Microstructure and magnetocaloric effect in nonequilibrium solidified Ni-Mn-Sn-Co alloy prepared by laser powder bed fusion

Abstract

Additive manufacturing (AM) enables complex structures of Ni-Mn-X Heusler alloys to be utilized in solid state refrigeration systems. Here, the laser powder bed fusion (L-PBF) technique was used to fabricate a Ni-Mn-Sn-Co magnetic shape memory alloy with sophisticated geometries. Relative densities ranging from 96.12 to 97.04% were attained. L21–ordered austenite and an average structure of 5-layered modulated (5 M) martensite were observed at ambient temperature.
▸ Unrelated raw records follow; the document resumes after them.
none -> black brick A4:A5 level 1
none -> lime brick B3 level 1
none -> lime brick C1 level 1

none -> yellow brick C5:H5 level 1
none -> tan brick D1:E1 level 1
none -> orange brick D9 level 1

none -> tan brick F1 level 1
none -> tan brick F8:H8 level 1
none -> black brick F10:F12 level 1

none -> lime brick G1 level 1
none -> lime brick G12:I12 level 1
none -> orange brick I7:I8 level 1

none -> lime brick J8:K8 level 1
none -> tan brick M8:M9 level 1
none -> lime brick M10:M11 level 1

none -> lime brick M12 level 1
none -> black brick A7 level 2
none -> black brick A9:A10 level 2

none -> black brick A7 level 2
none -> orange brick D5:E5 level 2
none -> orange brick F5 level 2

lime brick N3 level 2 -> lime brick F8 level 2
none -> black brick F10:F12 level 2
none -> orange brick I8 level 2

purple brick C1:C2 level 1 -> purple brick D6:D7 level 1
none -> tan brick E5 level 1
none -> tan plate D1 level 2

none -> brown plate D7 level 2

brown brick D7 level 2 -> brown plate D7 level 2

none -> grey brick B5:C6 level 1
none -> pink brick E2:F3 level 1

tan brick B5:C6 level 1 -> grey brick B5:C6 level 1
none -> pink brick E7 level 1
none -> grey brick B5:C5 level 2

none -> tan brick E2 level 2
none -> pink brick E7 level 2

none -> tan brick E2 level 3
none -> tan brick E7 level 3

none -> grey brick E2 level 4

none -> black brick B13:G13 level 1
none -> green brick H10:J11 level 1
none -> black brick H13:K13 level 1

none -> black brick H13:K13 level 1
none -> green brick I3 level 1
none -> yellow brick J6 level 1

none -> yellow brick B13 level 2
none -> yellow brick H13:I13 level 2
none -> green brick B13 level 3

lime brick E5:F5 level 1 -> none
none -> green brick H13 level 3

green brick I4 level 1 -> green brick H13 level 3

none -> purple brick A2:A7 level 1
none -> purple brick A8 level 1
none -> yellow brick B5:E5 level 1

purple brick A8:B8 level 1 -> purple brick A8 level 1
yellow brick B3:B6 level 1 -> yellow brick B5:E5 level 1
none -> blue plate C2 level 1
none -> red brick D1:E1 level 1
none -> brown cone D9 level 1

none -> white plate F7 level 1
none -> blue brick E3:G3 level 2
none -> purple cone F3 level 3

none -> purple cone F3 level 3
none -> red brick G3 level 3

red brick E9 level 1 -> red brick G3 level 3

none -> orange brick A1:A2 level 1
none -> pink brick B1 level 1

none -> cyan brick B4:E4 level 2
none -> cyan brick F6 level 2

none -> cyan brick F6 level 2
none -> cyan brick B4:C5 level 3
The nonequilibrium solidification condition and repeated remelting processes during L-PBF gave rise to a strong 〈001〉A texture in austenite with epitaxial columnar grains along the build direction and dendrites related to microsegregation. Furthermore, the austenite exhibited nanodomains in its matrix and the martensite possessed stacking-mediated structures with 4–7 layers of atoms randomly stacked within the twin substructures. The combined influence of relatively homogeneous composition and specific microstructures yielded a competitive magnetization difference of 81.0 A·m2·kg–1 and a maximum magnetic entropy change of about 14 J·kg–1·K–1 with a working temperature interval of about 22 K under the external field change of 5.0 T without any heat treatment. The as-built state alloy is expected to facilitate the development of new laser AM techniques for Ni-Mn-X alloys.